Gerade versuchen die Textilforscher, die Materialeigenschaften besser zu verstehen. Sie haben schon herausgefunden, dass je nach Fadendichte der Schaum verschieden aufschäumt, sodass sie tragende Strukturen genauso wie dämmende Strukturen in den gleichen Teppich sprühen können. Außerdem wollen sie mit anderen Materialien arbeiten. So könnten sie Gewebe und Schaum aus Laktid verwenden, was hundertprozentig biologisch abbaubar wäre.

Ebenso könnten sie Fasern aus Mineralien verwenden, etwa Basalt, und man hätte die leichte und nicht brennbare Dammplatte der Zukunft. Gerade solche modernen Materialien könnten viele Probleme der Gegenwart lösen. Ein Beispiel wäre ein weiterer Verbundstoff: Beton, der nicht mit Stahl armiert wird, sondern mit Karbongewebe.

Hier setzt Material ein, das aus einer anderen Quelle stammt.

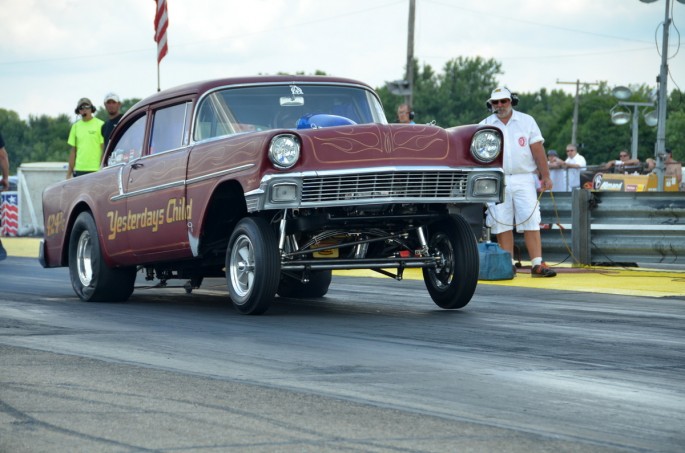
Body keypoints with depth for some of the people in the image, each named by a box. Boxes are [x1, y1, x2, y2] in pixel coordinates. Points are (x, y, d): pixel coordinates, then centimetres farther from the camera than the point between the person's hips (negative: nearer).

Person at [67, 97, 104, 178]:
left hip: (96, 169, -4)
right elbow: (73, 151, 15)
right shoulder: (75, 126, 13)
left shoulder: (100, 125, -1)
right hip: (79, 170, 4)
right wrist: (69, 171, 11)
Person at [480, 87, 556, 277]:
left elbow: (538, 150, 5)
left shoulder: (526, 121, 8)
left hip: (523, 179, -1)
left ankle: (537, 264, -11)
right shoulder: (484, 126, 9)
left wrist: (545, 176, -1)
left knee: (531, 222, -8)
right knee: (502, 225, 0)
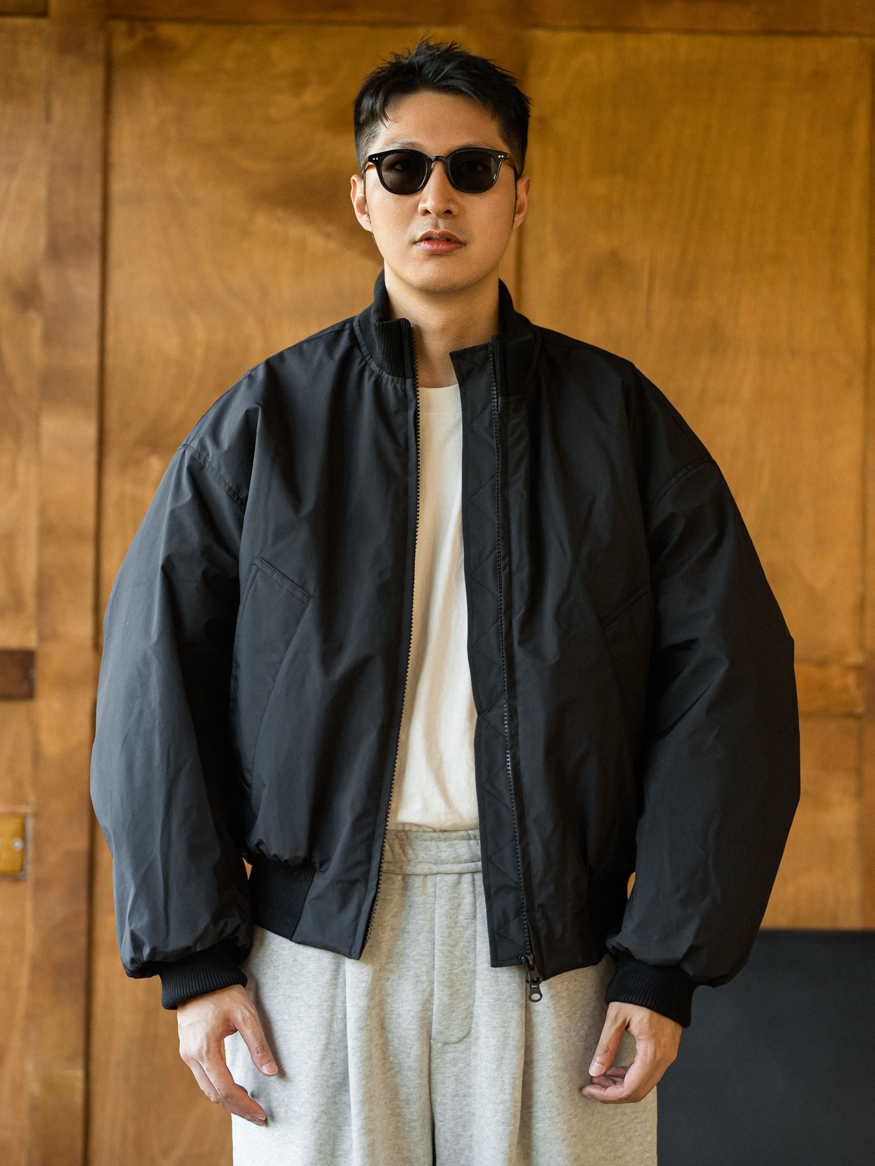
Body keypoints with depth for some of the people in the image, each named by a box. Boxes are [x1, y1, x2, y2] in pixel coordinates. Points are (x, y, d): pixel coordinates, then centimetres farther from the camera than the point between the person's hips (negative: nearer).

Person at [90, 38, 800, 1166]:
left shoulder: (617, 416, 5)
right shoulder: (263, 423, 5)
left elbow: (727, 681, 1)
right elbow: (155, 685, 4)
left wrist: (665, 962, -6)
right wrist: (194, 955, -3)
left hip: (557, 938, 0)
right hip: (318, 937, 0)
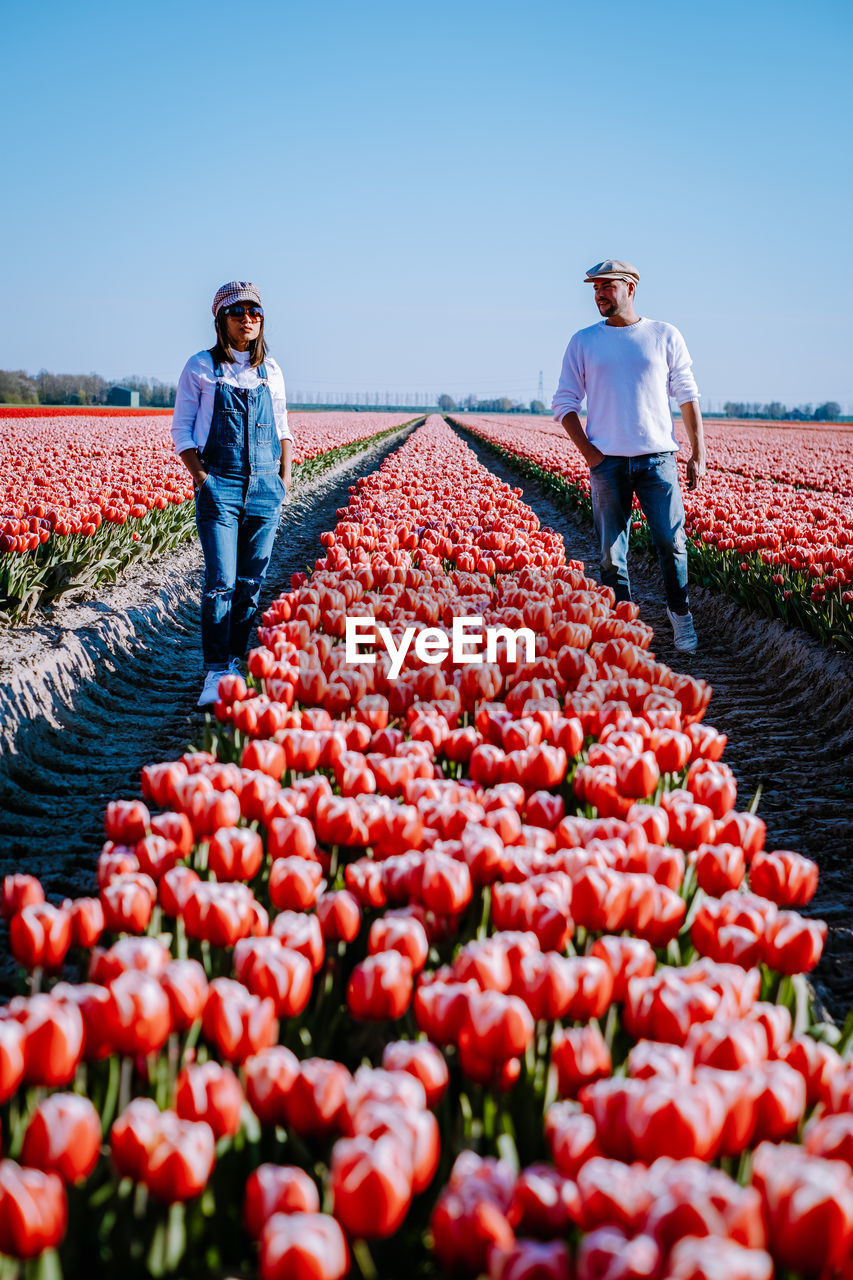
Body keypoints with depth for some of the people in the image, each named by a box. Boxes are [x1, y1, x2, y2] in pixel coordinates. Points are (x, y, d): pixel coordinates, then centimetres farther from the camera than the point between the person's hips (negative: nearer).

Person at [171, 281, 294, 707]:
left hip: (264, 486, 4)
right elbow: (181, 431, 2)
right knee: (220, 581, -12)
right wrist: (201, 478, -10)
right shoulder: (200, 367, 1)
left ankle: (235, 659, 17)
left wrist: (284, 478, 6)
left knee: (251, 582, 5)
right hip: (218, 485, -3)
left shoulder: (270, 371, 11)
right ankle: (216, 671, -9)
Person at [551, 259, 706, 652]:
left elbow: (687, 396, 8)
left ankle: (679, 611, 18)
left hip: (657, 457, -1)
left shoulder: (665, 336, 6)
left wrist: (698, 453, 2)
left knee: (672, 541, -4)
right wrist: (588, 451, -4)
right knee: (611, 552, 1)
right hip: (607, 460, 1)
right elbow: (564, 403, 8)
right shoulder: (583, 342, 7)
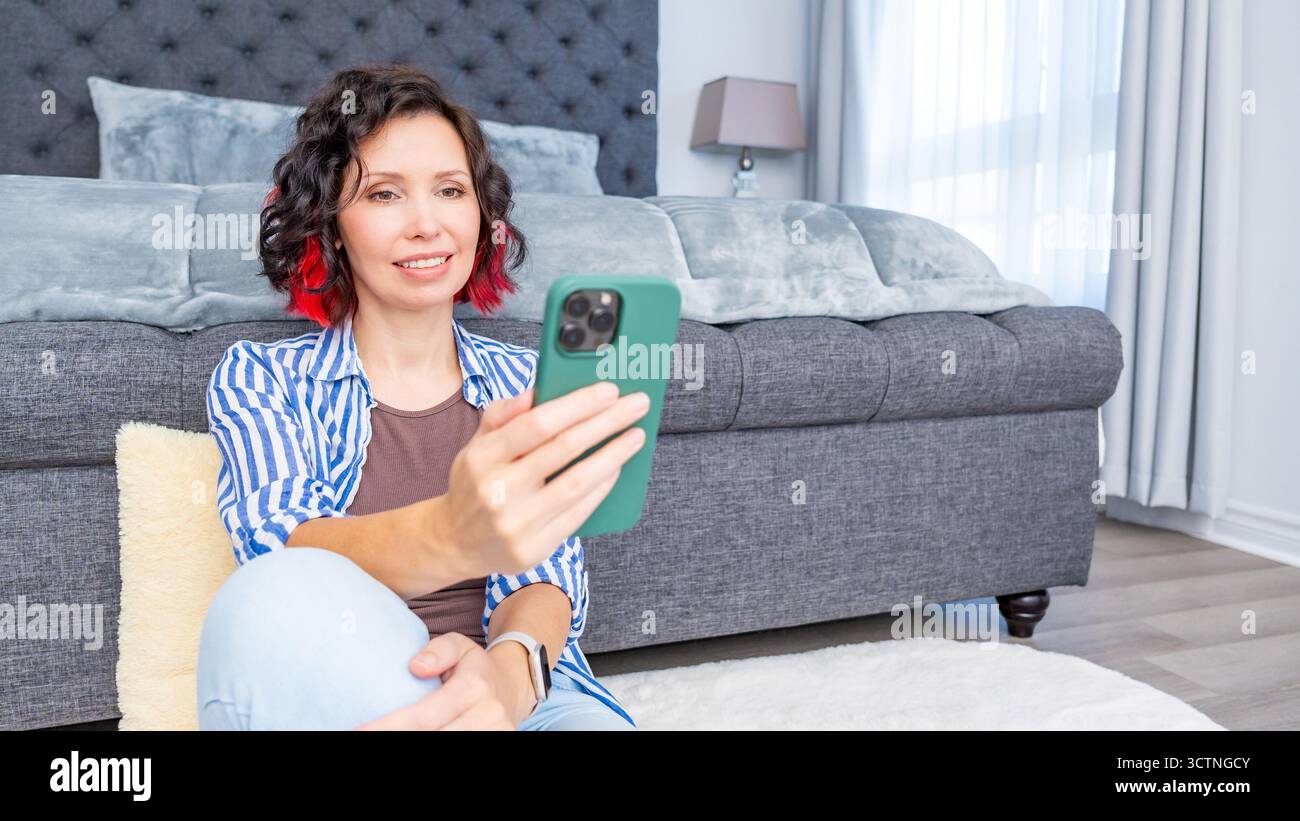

Stahlarmierungen beginnen ab einem gewissen Alter zu rosten und zerstören den Beton. Karbongewebe tut das nicht, und so könnten Betonbauwerke zum einen dünner und leichter gebaut werden, zum anderen hätten sie eine ungleich längere Lebensdauer.

Vielleicht auch eine zukunftsweisende Technik für Esslingen: das finanzielle Hauptproblem der Stadt sind ihre fünf großen Brücken, allesamt aus Stahlbeton, die jetzt kaputt gehen. Mit Karbon hätten sie vielleicht eine längere Lebensdauer.